After a few minutes of crawling through the bushes on the water's edge I managed to get close enough to grab it. Its wings and legs were all fine but I could feel its breastbone, indicating it was emaciated.

We gave it some water and some husked sunflower seeds but it did not want to, or could not, eat. It seemed to have trouble swallowing the water. We put it into a cage with water, suet and a perch and then drove to the store to buy some worms (sold as bait). This was a new experience as we have never had to buy live bait before. We were asked what type we wanted, earthworms, Dillies, night crawlers? etc? We had no idea so we asked to see them hoping for something like meal worms. We were shown three tubs of worms in some black compost material. All three types were earthworms. So we bought a tub of earthworms and hurried back.

Once home, I washed one off to make it easier to swallow and gently killed it, then offered the squirming pieces to the bird.

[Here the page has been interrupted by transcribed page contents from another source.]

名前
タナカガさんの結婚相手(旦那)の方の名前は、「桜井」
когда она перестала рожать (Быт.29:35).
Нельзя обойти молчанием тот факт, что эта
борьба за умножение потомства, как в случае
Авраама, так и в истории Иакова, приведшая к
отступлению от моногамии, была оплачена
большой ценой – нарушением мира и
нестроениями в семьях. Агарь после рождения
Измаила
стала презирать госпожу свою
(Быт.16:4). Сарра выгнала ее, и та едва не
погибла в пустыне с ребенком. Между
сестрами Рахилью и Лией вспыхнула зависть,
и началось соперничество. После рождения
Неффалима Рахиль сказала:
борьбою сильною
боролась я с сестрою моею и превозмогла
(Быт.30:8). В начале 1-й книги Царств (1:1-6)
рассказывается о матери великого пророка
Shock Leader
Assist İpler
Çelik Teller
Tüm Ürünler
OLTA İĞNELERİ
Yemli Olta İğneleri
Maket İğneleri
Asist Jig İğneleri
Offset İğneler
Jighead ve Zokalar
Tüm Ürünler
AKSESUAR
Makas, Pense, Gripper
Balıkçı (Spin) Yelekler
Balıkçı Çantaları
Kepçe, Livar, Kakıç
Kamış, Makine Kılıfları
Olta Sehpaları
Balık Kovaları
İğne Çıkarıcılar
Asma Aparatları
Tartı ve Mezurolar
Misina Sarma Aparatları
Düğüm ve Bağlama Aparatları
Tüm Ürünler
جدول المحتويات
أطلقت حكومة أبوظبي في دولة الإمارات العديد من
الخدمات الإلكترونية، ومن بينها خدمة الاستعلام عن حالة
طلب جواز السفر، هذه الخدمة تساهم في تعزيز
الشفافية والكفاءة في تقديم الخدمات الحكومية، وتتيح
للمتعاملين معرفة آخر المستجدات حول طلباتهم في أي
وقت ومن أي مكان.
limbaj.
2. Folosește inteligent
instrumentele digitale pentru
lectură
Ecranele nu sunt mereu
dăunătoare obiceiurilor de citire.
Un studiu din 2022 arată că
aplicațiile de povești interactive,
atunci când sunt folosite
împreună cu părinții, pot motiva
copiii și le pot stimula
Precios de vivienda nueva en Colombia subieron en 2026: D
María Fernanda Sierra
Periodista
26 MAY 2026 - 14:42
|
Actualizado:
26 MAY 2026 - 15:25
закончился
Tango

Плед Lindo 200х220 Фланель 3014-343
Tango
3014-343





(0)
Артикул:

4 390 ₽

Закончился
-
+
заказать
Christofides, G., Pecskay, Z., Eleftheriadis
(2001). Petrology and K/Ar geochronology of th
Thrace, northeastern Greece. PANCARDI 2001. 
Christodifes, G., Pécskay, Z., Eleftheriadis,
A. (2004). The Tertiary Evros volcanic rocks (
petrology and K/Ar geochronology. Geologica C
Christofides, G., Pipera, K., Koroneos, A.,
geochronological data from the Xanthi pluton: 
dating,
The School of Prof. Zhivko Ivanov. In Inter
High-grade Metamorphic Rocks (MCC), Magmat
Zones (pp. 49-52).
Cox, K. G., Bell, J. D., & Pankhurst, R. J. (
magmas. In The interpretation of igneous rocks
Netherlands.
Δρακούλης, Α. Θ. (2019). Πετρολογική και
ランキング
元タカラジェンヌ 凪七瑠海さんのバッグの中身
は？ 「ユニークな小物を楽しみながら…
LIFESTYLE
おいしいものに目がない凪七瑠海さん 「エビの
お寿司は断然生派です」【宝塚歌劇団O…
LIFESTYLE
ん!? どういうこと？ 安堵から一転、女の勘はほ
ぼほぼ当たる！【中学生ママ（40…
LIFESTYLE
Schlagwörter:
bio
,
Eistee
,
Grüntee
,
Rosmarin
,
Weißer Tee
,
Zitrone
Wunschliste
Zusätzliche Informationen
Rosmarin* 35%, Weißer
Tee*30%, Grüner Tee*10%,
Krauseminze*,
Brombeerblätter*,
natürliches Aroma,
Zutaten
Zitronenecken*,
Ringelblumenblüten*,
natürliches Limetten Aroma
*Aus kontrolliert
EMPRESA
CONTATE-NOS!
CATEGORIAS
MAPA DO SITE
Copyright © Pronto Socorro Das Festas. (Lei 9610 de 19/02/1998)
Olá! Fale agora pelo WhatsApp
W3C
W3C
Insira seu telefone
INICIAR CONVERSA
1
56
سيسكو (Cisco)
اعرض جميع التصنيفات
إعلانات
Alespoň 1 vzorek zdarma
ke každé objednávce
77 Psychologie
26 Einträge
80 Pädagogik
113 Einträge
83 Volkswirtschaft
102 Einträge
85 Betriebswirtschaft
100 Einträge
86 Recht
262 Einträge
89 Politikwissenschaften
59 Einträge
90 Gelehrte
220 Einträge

We placed thee in its beak and added water but it just flicked his head and got rid of the worm each time.

We let it rest in the cage and covered it over with an old towel. Once it got dark I brought the cage inside so that it would not get too cold. Later when I checked in on him, he was dead. Not a happy ending at all I am afraid.

At least we gave it a quiet dark place to spend its last hours, but I only wish we could have done more for it. Since it was already dark I decided to bury it in the morning. We found out that the authorities no longer want to test birds for West Nile Virus.

One cannot help but admire the splendor of its exquisite colors.

the colors contrast against the forest floor...


I dug its grave through the thick layers of leaf litter and into the dry sand, and placed it in.

and in the spring there will be no trace of it, other than here....

Update: 2018-09-19

1200 decided the disturbed soil would be a good place to cache a sunflower seed.